(Excerpts from a dataset)
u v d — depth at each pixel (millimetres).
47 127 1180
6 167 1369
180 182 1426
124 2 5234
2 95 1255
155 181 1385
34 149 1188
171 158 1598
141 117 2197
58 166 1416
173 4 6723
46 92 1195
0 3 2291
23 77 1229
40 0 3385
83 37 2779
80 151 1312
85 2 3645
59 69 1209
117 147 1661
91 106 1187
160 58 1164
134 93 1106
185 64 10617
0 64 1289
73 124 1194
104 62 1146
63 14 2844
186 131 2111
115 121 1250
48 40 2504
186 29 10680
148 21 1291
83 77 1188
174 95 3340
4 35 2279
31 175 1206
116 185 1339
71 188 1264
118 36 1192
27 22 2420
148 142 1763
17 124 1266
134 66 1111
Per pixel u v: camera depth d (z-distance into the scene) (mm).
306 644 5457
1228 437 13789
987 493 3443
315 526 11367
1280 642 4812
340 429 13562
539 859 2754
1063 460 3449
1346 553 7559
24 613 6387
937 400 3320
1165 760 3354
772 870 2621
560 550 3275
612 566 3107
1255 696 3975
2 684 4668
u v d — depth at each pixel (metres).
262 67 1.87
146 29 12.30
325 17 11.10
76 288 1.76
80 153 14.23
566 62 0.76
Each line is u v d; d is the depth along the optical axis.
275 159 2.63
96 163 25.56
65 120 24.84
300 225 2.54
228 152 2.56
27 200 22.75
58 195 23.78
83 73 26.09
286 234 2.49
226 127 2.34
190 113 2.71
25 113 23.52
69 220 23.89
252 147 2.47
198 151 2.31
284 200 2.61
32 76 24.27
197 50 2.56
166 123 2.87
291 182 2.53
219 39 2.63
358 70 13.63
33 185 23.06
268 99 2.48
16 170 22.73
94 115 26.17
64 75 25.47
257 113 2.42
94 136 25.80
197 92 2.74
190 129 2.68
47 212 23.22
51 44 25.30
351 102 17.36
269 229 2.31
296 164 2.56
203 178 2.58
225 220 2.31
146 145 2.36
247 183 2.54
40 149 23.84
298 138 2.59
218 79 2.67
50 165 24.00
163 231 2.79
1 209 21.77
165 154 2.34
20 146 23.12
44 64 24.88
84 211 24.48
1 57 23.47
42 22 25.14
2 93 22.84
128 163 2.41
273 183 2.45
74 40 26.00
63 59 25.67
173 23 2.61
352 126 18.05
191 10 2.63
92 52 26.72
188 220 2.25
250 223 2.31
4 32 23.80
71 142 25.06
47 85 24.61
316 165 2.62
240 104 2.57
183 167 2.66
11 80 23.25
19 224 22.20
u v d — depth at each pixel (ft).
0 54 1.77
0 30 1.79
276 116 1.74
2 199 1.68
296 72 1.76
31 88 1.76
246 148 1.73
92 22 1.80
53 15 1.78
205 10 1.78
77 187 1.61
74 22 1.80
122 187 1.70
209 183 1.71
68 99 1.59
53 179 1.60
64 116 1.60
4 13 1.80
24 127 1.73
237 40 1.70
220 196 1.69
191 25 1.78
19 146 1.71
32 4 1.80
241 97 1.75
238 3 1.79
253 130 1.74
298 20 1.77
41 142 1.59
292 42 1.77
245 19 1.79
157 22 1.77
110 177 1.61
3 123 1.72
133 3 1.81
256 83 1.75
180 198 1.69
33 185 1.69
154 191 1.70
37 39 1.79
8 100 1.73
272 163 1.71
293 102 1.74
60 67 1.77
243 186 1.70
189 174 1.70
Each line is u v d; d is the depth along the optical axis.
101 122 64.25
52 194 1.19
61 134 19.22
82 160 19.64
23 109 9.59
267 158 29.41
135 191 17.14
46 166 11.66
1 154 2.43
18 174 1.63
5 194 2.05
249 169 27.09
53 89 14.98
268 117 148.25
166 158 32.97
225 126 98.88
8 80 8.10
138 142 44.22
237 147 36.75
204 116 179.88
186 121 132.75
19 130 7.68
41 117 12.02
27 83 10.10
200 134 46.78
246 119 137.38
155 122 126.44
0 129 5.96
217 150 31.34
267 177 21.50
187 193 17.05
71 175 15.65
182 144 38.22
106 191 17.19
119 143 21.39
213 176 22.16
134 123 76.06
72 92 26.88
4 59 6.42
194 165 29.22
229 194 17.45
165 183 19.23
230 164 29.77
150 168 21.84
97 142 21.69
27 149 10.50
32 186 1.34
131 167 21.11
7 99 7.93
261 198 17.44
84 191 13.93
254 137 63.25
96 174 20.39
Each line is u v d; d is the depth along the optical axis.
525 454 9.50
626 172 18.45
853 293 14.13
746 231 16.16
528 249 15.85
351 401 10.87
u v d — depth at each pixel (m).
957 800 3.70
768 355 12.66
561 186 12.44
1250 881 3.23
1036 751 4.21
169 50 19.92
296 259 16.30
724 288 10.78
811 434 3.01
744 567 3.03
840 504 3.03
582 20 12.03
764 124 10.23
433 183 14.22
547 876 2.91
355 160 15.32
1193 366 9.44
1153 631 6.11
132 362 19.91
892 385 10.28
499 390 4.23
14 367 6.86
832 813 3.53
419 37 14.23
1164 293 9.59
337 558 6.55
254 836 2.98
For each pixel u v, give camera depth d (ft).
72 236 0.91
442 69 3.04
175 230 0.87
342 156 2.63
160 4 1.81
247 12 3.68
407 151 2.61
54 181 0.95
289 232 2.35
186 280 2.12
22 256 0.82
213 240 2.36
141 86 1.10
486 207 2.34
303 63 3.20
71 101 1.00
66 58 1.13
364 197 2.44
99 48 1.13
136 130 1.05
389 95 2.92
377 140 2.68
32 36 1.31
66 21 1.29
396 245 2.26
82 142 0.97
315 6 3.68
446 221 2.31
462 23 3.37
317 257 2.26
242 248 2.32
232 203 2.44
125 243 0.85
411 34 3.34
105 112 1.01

Work task ::
Looking at the records above, work out how many lines include the string "pixel". Give the number and nothing else.

Task answer ::
6